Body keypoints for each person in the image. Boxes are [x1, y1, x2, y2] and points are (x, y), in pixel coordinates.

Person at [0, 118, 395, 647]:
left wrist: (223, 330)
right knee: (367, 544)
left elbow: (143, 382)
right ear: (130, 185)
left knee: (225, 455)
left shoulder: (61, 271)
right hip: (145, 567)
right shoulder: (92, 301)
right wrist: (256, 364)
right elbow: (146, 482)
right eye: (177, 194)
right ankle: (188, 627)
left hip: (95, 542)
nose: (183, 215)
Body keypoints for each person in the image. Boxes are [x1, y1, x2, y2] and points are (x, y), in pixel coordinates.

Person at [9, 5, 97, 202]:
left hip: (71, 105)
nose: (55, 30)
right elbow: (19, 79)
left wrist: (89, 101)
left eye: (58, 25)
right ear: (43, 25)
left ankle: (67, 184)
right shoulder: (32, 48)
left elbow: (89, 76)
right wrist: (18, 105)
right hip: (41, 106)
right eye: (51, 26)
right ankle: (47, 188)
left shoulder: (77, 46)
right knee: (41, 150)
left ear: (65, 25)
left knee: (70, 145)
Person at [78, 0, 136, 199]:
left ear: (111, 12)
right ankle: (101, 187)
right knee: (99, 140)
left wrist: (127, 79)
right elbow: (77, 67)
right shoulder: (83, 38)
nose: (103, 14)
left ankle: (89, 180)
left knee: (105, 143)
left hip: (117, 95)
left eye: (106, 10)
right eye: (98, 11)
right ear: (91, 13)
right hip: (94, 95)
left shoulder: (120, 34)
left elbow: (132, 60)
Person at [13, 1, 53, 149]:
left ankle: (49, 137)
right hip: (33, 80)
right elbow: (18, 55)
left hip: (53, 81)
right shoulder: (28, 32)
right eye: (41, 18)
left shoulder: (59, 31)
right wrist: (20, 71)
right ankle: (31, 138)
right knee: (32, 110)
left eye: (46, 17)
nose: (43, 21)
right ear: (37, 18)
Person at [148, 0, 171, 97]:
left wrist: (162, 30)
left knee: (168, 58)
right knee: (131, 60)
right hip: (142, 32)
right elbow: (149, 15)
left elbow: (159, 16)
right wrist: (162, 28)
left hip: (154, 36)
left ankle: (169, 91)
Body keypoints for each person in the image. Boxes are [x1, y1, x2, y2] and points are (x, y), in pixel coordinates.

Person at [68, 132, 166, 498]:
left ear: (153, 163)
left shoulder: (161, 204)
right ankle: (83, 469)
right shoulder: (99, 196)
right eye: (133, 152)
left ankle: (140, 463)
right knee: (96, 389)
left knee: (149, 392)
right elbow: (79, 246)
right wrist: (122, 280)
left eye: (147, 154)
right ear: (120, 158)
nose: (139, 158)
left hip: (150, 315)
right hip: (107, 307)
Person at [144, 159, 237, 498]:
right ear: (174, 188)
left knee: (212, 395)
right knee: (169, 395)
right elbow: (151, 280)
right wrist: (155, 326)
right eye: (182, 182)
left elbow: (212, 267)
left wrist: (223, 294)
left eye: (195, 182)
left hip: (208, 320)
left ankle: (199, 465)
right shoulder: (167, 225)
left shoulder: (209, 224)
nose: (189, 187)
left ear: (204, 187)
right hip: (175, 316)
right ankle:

### Task instructions
Working through the entries above, copy every line in which "elbow" is found.

### Exercise response
left elbow: (143, 382)
right elbow: (146, 482)
right elbow: (19, 79)
left elbow: (89, 76)
right elbow: (77, 67)
left elbow: (132, 60)
right elbow: (18, 55)
right elbow: (149, 15)
left elbow: (159, 16)
right elbow: (79, 246)
right elbow: (151, 280)
left elbow: (212, 267)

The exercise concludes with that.